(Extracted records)
* * * * *

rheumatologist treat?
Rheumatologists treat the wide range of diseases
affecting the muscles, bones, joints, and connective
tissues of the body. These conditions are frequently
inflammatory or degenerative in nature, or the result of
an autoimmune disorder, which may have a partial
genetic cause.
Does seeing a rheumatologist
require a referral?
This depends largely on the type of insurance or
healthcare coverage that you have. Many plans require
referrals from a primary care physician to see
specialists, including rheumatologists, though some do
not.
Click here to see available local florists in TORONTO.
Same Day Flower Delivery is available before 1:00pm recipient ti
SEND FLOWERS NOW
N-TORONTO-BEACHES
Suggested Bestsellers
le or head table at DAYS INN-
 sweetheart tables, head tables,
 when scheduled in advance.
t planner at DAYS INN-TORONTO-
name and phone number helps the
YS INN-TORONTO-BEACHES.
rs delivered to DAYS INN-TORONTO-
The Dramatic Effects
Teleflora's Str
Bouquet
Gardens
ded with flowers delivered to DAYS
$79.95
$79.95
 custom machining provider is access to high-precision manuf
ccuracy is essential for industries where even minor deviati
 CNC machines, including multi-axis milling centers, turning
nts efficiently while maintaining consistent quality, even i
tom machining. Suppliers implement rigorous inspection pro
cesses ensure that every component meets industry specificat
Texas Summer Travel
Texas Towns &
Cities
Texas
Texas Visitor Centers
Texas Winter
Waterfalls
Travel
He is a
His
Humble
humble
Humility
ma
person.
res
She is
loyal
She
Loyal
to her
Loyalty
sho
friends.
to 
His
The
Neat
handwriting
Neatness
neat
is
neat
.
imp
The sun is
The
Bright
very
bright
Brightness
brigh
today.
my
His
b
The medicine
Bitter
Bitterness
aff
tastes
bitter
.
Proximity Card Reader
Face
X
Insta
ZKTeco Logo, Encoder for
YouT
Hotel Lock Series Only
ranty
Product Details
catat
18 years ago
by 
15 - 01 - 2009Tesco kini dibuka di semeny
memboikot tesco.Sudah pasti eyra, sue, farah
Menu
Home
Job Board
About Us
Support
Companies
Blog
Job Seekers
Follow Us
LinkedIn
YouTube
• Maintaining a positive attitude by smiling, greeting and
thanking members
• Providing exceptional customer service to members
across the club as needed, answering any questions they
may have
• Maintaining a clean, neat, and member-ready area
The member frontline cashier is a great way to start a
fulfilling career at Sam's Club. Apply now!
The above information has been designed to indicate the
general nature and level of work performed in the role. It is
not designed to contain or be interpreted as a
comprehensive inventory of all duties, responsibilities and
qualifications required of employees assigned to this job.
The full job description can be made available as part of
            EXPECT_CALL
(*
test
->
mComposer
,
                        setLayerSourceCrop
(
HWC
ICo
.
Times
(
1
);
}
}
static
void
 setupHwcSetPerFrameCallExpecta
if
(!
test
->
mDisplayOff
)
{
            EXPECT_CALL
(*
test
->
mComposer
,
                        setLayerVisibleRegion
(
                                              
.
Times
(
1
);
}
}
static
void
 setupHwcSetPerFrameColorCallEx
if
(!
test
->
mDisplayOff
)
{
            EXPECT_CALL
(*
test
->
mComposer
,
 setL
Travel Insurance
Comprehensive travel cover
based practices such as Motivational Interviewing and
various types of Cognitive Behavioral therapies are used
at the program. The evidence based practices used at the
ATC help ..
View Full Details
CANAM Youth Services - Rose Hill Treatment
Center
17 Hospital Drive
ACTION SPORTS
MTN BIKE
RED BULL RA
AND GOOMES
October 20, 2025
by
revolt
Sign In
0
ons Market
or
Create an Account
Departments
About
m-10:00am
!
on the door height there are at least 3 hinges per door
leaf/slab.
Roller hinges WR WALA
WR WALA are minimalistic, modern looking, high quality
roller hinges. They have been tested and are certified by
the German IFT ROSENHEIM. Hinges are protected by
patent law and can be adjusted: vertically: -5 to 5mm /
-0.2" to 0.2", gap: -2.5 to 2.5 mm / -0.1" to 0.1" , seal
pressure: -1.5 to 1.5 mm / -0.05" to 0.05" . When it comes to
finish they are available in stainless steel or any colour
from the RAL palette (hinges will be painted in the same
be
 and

* * * * *

(Your goal)
Search the records for the word "machining". Copy each line where it appears.

(Result)
 custom machining provider is access to high-precision manuf
tom machining. Suppliers implement rigorous inspection pro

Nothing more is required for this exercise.